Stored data
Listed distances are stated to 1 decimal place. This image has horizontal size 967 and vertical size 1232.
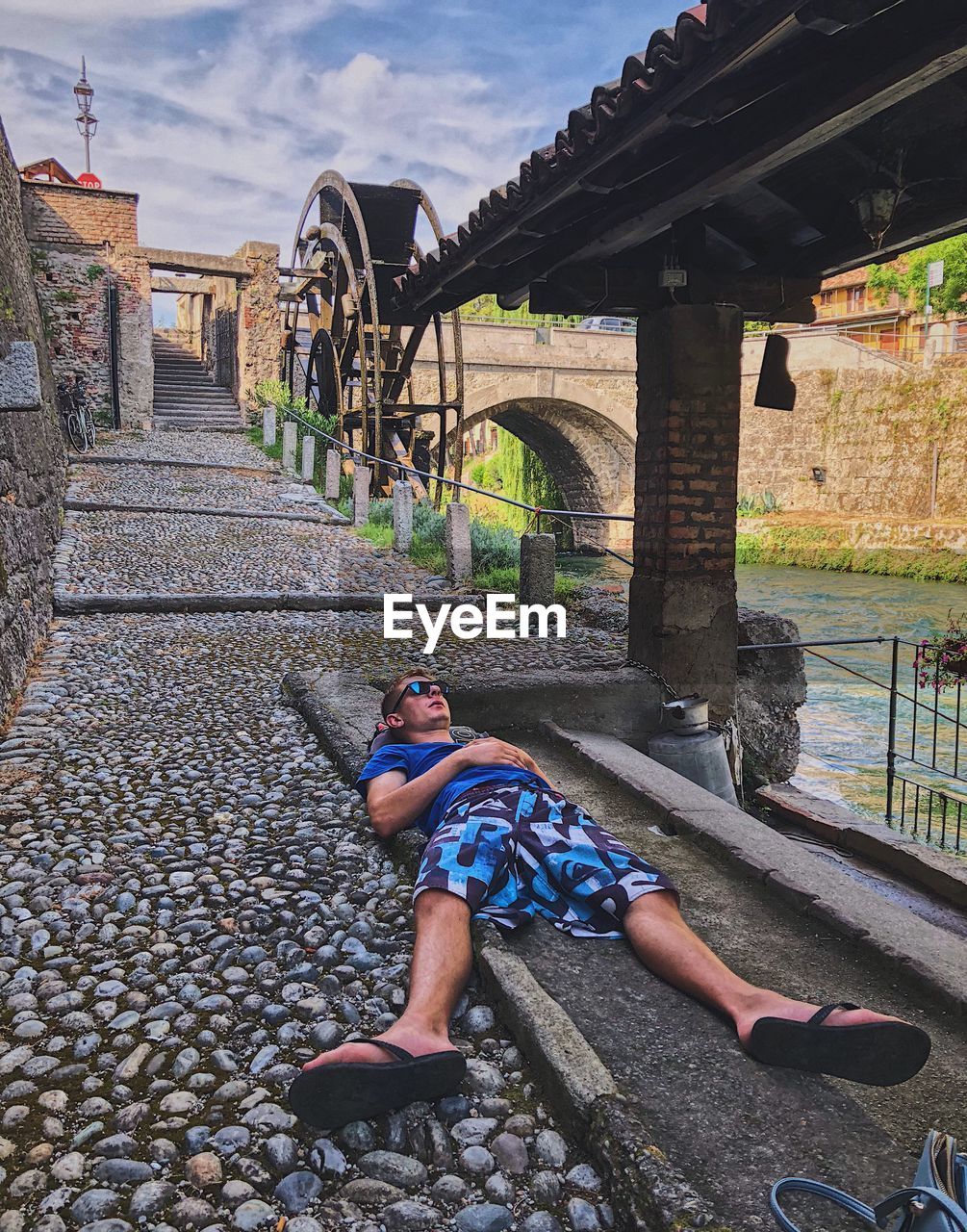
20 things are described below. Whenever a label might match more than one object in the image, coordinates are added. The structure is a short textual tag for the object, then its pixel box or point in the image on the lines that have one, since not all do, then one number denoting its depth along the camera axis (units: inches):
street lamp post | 1003.3
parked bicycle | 591.5
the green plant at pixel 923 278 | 982.4
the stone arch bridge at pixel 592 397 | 922.1
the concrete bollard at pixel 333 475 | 520.1
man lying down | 68.1
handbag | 51.2
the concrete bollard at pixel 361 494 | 455.8
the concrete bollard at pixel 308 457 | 568.1
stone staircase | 778.2
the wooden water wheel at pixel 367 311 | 539.8
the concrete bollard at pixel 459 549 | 347.6
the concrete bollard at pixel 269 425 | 670.5
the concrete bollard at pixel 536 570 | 298.8
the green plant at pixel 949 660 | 382.6
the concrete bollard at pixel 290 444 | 602.9
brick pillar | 210.4
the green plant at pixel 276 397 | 717.9
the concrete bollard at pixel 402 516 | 402.9
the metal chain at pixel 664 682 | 214.1
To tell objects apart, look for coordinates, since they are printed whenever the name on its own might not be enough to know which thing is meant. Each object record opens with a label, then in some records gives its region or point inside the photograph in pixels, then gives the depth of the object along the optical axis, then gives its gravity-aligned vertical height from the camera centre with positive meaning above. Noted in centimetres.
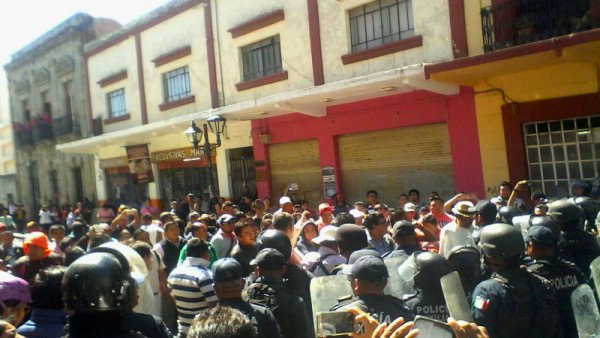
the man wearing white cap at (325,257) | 474 -74
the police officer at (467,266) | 362 -69
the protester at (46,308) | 289 -58
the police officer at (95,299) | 217 -41
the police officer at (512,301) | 290 -77
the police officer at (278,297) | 349 -76
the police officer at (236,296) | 314 -68
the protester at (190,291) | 418 -80
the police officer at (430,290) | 319 -73
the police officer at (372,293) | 295 -68
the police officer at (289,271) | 407 -70
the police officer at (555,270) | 336 -73
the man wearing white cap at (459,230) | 509 -65
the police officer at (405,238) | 455 -59
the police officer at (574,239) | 420 -68
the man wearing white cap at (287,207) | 945 -48
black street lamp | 1107 +109
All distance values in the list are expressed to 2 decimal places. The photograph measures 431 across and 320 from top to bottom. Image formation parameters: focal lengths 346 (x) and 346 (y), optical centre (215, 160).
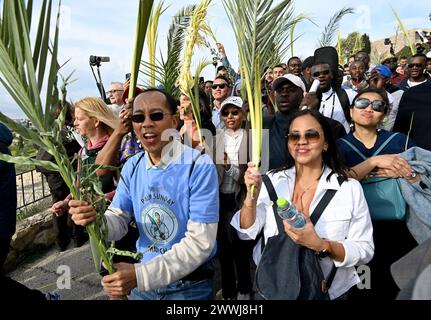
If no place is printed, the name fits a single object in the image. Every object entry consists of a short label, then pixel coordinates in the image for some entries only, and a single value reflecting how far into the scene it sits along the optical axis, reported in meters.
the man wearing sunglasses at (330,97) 3.65
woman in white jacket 1.69
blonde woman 2.82
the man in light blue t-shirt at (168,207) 1.62
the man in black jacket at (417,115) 2.77
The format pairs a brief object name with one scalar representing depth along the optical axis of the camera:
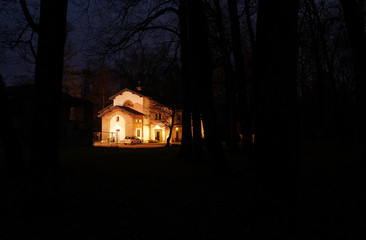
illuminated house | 42.81
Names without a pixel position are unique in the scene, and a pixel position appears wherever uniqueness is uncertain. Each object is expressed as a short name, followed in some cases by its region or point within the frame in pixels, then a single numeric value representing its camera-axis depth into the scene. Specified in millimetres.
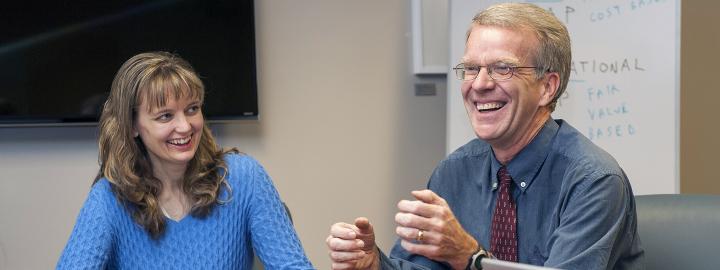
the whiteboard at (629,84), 2770
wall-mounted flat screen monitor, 2822
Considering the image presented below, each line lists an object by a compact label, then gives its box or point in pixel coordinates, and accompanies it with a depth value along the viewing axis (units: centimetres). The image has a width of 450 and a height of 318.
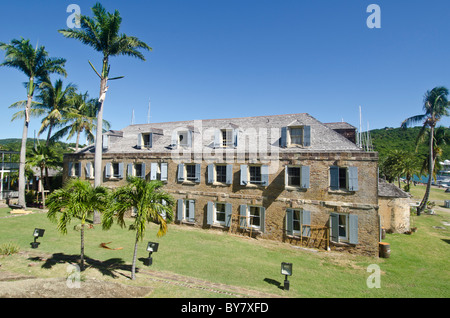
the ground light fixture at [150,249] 1167
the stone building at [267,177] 1631
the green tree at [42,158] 2495
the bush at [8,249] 1228
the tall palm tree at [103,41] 1980
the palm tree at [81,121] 2958
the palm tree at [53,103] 2777
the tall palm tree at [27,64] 2369
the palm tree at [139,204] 966
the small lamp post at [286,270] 998
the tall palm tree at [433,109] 2747
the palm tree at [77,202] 997
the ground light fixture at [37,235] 1348
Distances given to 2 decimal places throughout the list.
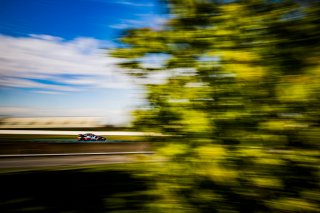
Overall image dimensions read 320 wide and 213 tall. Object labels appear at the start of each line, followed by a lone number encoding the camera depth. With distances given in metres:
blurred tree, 2.53
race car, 55.38
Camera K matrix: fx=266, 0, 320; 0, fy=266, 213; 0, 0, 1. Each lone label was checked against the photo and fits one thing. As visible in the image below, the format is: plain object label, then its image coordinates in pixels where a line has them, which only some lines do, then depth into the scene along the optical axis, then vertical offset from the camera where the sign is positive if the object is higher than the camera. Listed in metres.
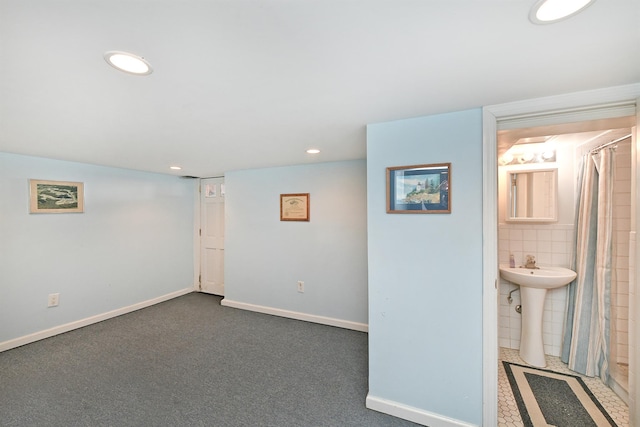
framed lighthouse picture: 1.74 +0.16
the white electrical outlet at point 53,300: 3.09 -1.02
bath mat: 1.83 -1.43
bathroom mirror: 2.68 +0.17
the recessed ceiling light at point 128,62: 1.08 +0.64
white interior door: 4.65 -0.41
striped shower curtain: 2.18 -0.54
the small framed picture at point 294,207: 3.63 +0.07
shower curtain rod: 2.01 +0.55
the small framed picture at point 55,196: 2.99 +0.19
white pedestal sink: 2.40 -0.83
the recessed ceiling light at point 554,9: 0.83 +0.65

=== INSTRUCTIONS FOR THE TASK ===
Make a word-for-word copy of the entries, without any pictures.

=== RESULT OF THIS EXERCISE ===
Listed distances are stated to 1 decimal place. This image has horizontal size 967 and vertical size 1232.
20 things are described below. Whenever a label might match more than one object in the image, coordinates are added. The structure is a short textual tag for the object, then its pixel box or point in the image on the lines that have one, since not all do, then one number denoting its depth along the camera axis (units: inches):
street lamp post | 1003.3
parked bicycle | 591.5
the green plant at pixel 923 278 | 982.4
the stone arch bridge at pixel 592 397 | 922.1
the concrete bollard at pixel 333 475 | 520.1
man lying down | 68.1
handbag | 51.2
the concrete bollard at pixel 361 494 | 455.8
the concrete bollard at pixel 308 457 | 568.1
stone staircase | 778.2
the wooden water wheel at pixel 367 311 | 539.8
the concrete bollard at pixel 459 549 | 347.6
the concrete bollard at pixel 269 425 | 670.5
the concrete bollard at pixel 536 570 | 298.8
the green plant at pixel 949 660 | 382.6
the concrete bollard at pixel 290 444 | 602.9
brick pillar | 210.4
the green plant at pixel 276 397 | 717.9
the concrete bollard at pixel 402 516 | 402.9
the metal chain at pixel 664 682 | 214.1
To tell objects apart, look for coordinates, since they are printed whenever the name on its own might not be enough to know which thing is meant. Each object record opens with a label, then in some records gives its region or point inside the photograph in pixels, then gives the depth of the object along the optical axis, then gives its gravity-aligned vertical height from the camera centre with positive meaning above. Noted in centimetres.
the man wearing white cap at (325,257) | 474 -74
the police officer at (467,266) | 362 -69
the protester at (46,308) | 289 -58
the police officer at (95,299) | 217 -41
the police officer at (512,301) | 290 -77
the police officer at (278,297) | 349 -76
the police officer at (236,296) | 314 -68
the protester at (190,291) | 418 -80
the police officer at (430,290) | 319 -73
the police officer at (372,293) | 295 -68
the police officer at (289,271) | 407 -70
the police officer at (555,270) | 336 -73
the man wearing white cap at (459,230) | 509 -65
the police officer at (405,238) | 455 -59
the police officer at (574,239) | 420 -68
the man wearing white cap at (287,207) | 945 -48
black street lamp | 1107 +109
All distance values in the list are expressed to 2 decimal places. The photograph measures 431 across and 320 from top to bottom. Image formation parameters: focal lengths 346 (x) and 346 (y), optical centre (215, 160).
If no place is printed, the name fits a single object in the image. Every object entry consists of a short label, then pixel coordinates in the image for some entries only, and a single value reflecting how far into the scene it sits along the optical axis, reported in meters.
the man wearing sunglasses at (330,97) 3.65
woman in white jacket 1.69
blonde woman 2.82
the man in light blue t-shirt at (168,207) 1.62
the man in black jacket at (417,115) 2.77
The format pairs a brief object name with one scalar representing depth along the optical axis of the camera:
illuminated house | 42.81
Names without a pixel position are unique in the scene, and a pixel position appears wherever uniqueness is uncertain. Each object is expressed as a short name, followed in some cases by its region or point within the frame in pixels, then a single numeric value representing its camera-axis depth into the scene. Specified in millimetres.
the whiteboard at (629,84), 2770
wall-mounted flat screen monitor, 2822
Considering the image presented below, each line lists an object by a compact label, then gives its box or point in pixel coordinates, and accompanies it with a depth value along the viewing axis (units: centimetres). The image has a width of 450 and a height of 318.
the ground light fixture at [150,249] 1167
the stone building at [267,177] 1631
the green tree at [42,158] 2495
the bush at [8,249] 1228
the tall palm tree at [103,41] 1980
the palm tree at [81,121] 2958
the palm tree at [53,103] 2777
the tall palm tree at [27,64] 2369
the palm tree at [139,204] 966
the small lamp post at [286,270] 998
the tall palm tree at [433,109] 2747
the palm tree at [77,202] 997
the ground light fixture at [37,235] 1348
Distances given to 2 decimal places throughout the list.
Overall image dimensions read 320 wide and 213 tall. Object labels appear at the start of each line, followed by a lone number encoding the camera depth. With distances given in metres:
blurred tree, 2.53
race car, 55.38
Camera K matrix: fx=266, 0, 320; 0, fy=266, 213; 0, 0, 1. Each lone label was checked against the photo and fits one thing. As visible in the image below, the format is: plain object label, then its image coordinates in pixels where a line has them, which only some lines do, then depth into the scene along the optical axis, then vertical offset from the camera where the sign is positive if the object is higher than the camera. Listed in metres.
framed lighthouse picture: 1.74 +0.16
the white electrical outlet at point 53,300: 3.09 -1.02
bath mat: 1.83 -1.43
bathroom mirror: 2.68 +0.17
the recessed ceiling light at point 128,62: 1.08 +0.64
white interior door: 4.65 -0.41
striped shower curtain: 2.18 -0.54
the small framed picture at point 294,207: 3.63 +0.07
shower curtain rod: 2.01 +0.55
the small framed picture at point 55,196: 2.99 +0.19
white pedestal sink: 2.40 -0.83
the recessed ceiling light at point 554,9: 0.83 +0.65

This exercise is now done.